Note: This article, written by Ruth McGillivray, was originally published in the July 2018 edition of the ATS magazine Colloquy
Kyle is a theology professor at a seminary that has recently implemented a competency-based MDiv program. He has a decade of experience teaching traditional, semester-based courses at the post-secondary level, and another decade taking them. But his role in this new program is different. Instead of teaching courses in his specialty area to a new group of students each term, he’s now the academic advisor on a cross-functional mentor team guiding one student through her whole degree. Not only does he also evaluate how well she articulates understanding and critical thinking on theological concepts, but he also looks at how she applies them in her daily life and work. In addition, he’s responsible to oversee her development in disciplines outside his specialty and assess whether or not she has mastered competencies like humility, faith, hope, and culture.

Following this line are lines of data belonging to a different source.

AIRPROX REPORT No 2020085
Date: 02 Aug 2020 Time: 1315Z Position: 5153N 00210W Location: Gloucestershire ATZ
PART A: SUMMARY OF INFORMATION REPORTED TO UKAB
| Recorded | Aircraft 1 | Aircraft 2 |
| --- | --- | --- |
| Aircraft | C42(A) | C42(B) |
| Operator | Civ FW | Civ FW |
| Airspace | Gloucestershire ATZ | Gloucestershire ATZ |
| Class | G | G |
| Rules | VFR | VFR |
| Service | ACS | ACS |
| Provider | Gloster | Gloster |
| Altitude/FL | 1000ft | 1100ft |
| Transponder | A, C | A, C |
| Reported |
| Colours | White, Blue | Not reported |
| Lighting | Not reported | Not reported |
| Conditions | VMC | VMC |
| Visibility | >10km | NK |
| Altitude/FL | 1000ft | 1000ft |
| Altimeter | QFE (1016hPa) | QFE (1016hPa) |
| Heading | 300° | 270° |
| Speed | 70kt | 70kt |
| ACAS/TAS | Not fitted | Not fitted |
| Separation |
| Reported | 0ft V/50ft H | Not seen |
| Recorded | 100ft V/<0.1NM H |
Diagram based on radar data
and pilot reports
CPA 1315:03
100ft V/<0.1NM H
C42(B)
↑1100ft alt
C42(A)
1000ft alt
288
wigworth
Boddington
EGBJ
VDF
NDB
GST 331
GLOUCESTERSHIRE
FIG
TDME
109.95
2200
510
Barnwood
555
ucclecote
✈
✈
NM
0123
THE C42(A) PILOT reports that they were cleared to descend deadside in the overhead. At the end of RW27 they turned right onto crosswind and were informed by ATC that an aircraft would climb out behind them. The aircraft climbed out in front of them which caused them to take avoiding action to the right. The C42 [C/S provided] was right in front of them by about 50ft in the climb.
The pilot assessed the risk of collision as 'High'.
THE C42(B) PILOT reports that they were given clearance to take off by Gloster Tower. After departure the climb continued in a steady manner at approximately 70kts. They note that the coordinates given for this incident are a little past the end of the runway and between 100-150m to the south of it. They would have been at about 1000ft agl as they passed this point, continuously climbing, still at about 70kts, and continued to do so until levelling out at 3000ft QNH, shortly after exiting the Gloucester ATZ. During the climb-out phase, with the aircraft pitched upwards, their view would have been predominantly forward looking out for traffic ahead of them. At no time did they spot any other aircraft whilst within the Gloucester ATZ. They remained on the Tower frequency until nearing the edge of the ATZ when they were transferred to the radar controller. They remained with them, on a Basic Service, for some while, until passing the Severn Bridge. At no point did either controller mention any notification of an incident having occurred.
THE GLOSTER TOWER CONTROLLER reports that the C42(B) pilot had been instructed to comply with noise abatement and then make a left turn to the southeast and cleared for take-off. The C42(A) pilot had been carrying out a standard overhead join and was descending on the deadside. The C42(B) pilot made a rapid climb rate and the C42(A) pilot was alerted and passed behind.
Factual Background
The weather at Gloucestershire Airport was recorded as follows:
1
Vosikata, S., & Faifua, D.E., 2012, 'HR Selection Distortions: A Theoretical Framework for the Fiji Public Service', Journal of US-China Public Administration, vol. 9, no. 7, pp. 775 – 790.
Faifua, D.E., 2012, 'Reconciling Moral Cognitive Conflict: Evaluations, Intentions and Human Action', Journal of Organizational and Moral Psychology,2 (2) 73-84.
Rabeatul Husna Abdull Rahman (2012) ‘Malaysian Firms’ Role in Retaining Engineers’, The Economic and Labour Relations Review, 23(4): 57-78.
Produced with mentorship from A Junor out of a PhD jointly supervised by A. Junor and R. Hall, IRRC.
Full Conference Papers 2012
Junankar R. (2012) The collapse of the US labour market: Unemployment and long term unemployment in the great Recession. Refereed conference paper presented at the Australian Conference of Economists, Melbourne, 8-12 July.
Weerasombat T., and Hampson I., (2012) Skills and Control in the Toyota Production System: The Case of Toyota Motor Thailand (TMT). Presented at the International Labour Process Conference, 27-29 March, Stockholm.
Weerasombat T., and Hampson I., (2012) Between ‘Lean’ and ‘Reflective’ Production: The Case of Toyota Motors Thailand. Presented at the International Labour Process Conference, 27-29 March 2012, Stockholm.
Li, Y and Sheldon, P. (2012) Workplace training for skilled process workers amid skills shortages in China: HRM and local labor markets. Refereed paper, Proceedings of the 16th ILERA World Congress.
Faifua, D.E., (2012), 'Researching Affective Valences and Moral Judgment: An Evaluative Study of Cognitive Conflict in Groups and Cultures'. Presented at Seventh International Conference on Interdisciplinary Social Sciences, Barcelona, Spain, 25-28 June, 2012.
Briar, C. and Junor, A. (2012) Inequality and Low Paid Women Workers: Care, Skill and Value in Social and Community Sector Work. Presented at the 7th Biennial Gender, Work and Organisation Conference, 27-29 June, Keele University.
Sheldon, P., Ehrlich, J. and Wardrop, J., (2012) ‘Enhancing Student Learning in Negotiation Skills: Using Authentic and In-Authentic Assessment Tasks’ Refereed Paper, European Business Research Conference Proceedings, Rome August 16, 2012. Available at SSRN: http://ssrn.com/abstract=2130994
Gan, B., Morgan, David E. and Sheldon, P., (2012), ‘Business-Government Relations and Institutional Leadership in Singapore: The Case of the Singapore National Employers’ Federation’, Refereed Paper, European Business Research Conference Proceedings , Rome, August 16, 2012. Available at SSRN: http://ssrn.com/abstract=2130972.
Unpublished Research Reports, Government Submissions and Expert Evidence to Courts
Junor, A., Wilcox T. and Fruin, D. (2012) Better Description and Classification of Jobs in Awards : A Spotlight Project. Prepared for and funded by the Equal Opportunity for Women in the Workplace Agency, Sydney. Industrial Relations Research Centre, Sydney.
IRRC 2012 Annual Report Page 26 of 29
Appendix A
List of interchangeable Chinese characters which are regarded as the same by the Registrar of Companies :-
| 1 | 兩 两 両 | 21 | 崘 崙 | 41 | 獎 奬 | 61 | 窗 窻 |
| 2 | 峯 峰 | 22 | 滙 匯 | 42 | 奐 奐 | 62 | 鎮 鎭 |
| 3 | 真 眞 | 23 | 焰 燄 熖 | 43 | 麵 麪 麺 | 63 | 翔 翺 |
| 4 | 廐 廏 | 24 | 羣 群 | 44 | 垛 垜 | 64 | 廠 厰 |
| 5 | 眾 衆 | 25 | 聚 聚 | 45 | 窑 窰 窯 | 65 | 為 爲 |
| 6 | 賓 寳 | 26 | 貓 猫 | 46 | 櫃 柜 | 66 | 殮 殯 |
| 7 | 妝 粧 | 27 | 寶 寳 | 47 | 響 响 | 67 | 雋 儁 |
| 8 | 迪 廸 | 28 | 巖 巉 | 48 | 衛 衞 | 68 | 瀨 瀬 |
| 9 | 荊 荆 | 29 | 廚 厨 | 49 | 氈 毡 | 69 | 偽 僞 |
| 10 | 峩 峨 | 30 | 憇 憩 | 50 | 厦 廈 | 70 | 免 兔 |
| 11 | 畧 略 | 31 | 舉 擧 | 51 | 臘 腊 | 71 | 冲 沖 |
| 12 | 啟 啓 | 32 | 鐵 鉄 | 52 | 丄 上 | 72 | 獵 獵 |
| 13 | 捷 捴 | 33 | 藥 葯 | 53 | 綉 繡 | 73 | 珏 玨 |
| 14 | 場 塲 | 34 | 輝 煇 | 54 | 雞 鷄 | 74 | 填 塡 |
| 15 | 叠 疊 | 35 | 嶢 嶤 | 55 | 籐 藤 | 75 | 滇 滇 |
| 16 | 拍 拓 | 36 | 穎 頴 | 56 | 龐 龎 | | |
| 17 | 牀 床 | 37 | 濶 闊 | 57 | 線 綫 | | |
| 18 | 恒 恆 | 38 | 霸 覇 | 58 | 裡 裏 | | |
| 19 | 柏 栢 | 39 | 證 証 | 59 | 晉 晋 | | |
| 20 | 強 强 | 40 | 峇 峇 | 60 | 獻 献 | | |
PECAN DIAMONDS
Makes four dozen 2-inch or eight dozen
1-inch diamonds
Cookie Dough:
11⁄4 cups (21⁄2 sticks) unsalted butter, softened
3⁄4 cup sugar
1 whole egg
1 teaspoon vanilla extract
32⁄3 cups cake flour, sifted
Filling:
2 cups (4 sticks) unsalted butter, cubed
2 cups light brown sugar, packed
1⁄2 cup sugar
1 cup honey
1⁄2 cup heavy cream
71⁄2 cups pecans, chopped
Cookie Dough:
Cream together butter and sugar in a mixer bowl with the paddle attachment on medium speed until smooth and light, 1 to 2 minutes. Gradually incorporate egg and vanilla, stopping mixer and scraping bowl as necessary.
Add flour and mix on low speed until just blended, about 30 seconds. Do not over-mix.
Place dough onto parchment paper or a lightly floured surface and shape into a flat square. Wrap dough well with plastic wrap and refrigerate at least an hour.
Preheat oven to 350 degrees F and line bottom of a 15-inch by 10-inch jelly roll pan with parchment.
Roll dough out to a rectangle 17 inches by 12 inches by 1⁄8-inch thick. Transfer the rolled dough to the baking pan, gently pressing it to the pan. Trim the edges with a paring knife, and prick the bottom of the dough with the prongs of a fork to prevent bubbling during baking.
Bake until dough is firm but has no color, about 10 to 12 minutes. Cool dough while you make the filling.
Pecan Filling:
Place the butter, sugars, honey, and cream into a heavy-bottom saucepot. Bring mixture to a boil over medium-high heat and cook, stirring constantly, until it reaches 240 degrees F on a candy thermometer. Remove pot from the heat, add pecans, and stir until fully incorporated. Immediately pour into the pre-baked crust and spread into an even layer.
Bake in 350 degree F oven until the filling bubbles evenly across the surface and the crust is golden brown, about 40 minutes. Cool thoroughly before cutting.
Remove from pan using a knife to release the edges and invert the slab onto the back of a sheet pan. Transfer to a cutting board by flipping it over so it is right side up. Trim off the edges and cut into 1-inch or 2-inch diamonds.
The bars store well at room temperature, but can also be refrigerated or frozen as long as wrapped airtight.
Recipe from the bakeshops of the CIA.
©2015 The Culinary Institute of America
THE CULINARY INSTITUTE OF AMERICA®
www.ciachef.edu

This presents a dilemma for Kyle, as well as for the ministry and practitioner mentors on his three-person team. Each has an individual sense of what it means to be humble or have hope, but how do they articulate what mastery of humility or hope looks like for assessment purposes? To complicate things further, Kyle oversees two other students in this new program and, in that capacity, is on three different mentor teams. Even if one team reaches consensus on what mastery looks like, he has to navigate the same waters with the other two teams. How does he assess his three students consistently if each team arrives at a different definition?